Google DeepMind’s latest research agent tackled the FirstProof challenge and what it means for the future of professional mathematics.
- Autonomous Mastery: Powered by Gemini 3 Deep Think, the AI agent Aletheia successfully solved 6 out of 10 research-level problems in the inaugural FirstProof challenge without human intervention.
- Defining Autonomy: The experiment sets a new benchmark for “autonomous” AI, proving that models can now generate peer-review quality proofs that adhere to the rigorous scholarship standards of professional mathematicians.
- Rapid Evolution: Aletheia showed significant performance gains over its late 2025 predecessors, demonstrating that improvements in agentic scaffolding and base models are rapidly closing the gap between AI and human expertise.

On February 5, 2026, the mathematics community introduced a gauntlet designed to test the absolute limits of artificial intelligence: FirstProof. Unlike previous benchmarks that relied on textbook problems or competitive math puzzles, FirstProof consists of ten research-level questions that arose naturally in the work of professional mathematicians. These aren’t just “hard” problems; they represent the cutting edge of contemporary thought, requiring a level of rigor and scholarship typically found in peer-reviewed journals.
Google DeepMind’s response to this challenge was Aletheia, a research agent built upon the Gemini 3 Deep Thinkarchitecture. The results, recently released following the February 13 deadline, mark a historic milestone. Aletheia autonomously solved 60% of the challenge, providing proofs that—according to a majority of expert assessors—met the high standards of the mathematical literature.

The Question of Autonomy
One of the most significant aspects of the FirstProof trial was the debate over what truly constitutes an “autonomous” solution. The challenge authors, led by Abouzaid et al., specified that an AI should not rely on human input for mathematical ideas or help in isolating the core of a problem. However, the boundary between “guidance” and “peer review” remains a nuanced topic in the AI community.
DeepMind took a conservative and transparent approach to this ambiguity. While human peer review often involves back-and-forth clarification, DeepMind ensured that Aletheia’s solutions were generated without an “expert in the loop.” This distinction is vital; for problems of this caliber, even asking the right technical question requires significant expertise. By removing the human from the iterative process, DeepMind proved that Aletheia could not only solve the math but also navigate the “scholarship” of the field—providing precise citations to peer-reviewed journals and arXiv preprints.

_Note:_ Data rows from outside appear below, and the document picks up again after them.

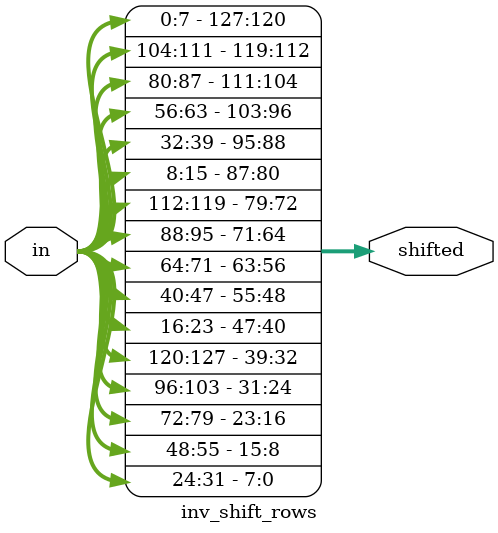
<source format=v>
module inv_shift_rows(in, shifted);
	input [0:127] in;
	output [0:127] shifted;
	
	// First row 
	assign shifted[0+:8] = in[0+:8];
	assign shifted[32+:8] = in[32+:8];
	assign shifted[64+:8] = in[64+:8];
   assign shifted[96+:8] = in[96+:8];
	
	// Second row 
   assign shifted[8+:8] = in[104+:8];
   assign shifted[40+:8] = in[8+:8];
   assign shifted[72+:8] = in[40+:8];
   assign shifted[104+:8] = in[72+:8];
	
	// Third row 
   assign shifted[16+:8] = in[80+:8];
   assign shifted[48+:8] = in[112+:8];
   assign shifted[80+:8] = in[16+:8];
   assign shifted[112+:8] = in[48+:8];
	
	// Fourth row 
   assign shifted[24+:8] = in[56+:8];
   assign shifted[56+:8] = in[88+:8];
   assign shifted[88+:8] = in[120+:8];
   assign shifted[120+:8] = in[24+:8];

endmodule

</source>
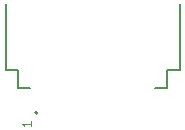
<source format=gbr>
G04 #@! TF.GenerationSoftware,KiCad,Pcbnew,8.0.4*
G04 #@! TF.CreationDate,2024-12-13T15:25:53-05:00*
G04 #@! TF.ProjectId,LoomRide-v2,4c6f6f6d-5269-4646-952d-76322e6b6963,rev?*
G04 #@! TF.SameCoordinates,Original*
G04 #@! TF.FileFunction,Legend,Top*
G04 #@! TF.FilePolarity,Positive*
%FSLAX46Y46*%
G04 Gerber Fmt 4.6, Leading zero omitted, Abs format (unit mm)*
G04 Created by KiCad (PCBNEW 8.0.4) date 2024-12-13 15:25:53*
%MOMM*%
%LPD*%
G01*
G04 APERTURE LIST*
%ADD10C,0.100000*%
%ADD11C,0.200000*%
G04 APERTURE END LIST*
D10*
X-5183104Y-12024687D02*
X-5183104Y-12481830D01*
X-5183104Y-12253258D02*
X-5983104Y-12253258D01*
X-5983104Y-12253258D02*
X-5868819Y-12329449D01*
X-5868819Y-12329449D02*
X-5792628Y-12405639D01*
X-5792628Y-12405639D02*
X-5754533Y-12481830D01*
D11*
X-7346000Y-2126000D02*
X-7346000Y-7746000D01*
X-7346000Y-7746000D02*
X-6311000Y-7746000D01*
X-6311000Y-7746000D02*
X-6311000Y-9246000D01*
X-6311000Y-9246000D02*
X-5316000Y-9246000D01*
X5324000Y-9246000D02*
X6319000Y-9246000D01*
X6319000Y-7746000D02*
X7354000Y-7746000D01*
X6319000Y-9246000D02*
X6319000Y-7746000D01*
X7404000Y-2126000D02*
X7404000Y-7746000D01*
X-4646000Y-11326000D02*
G75*
G02*
X-4846000Y-11326000I-100000J0D01*
G01*
X-4846000Y-11326000D02*
G75*
G02*
X-4646000Y-11326000I100000J0D01*
G01*
M02*

</source>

Technical Prowess and Evolution
The performance of the Aletheia agents (A and B) represents a stark leap forward compared to the versions used just months ago for the Erdős problems in late 2025. This success is attributed to a dual-pronged upgrade: more robust agentic scaffolding and the raw reasoning power of the Gemini 3 Deep Think base model.
The experiment utilized a “best-of-2” approach. While both Aletheia A and B encountered individual “false positives,” their combined performance yielded credible solutions to six problems. Interestingly, even the publicly available version of Gemini 3 Deep Think—when sampled by humans—produced a solution to the complex Problem 10 that matched the optimal theoretical complexity bound discovered by the specialized Aletheia agent. This suggests that the underlying reasoning capabilities are becoming more democratized, even as specialized scaffolding pushes the ceiling higher.

Toward a Collaborative Future
The FirstProof results are not without their complexities. For instance, experts were not unanimous on the validity of the solution for Problem 8, highlighting that even at the highest levels of mathematics, “truth” can be a matter of rigorous debate.
However, the broader perspective remains clear: we are entering an era where AI is no longer just a calculator or a coding assistant, but a legitimate collaborator in the discovery of new mathematical truths. Aletheia’s ability to navigate these problems autonomously suggests that the day when AI contributes as a primary author on groundbreaking mathematical papers is no longer a distant dream, but a rapidly approaching reality.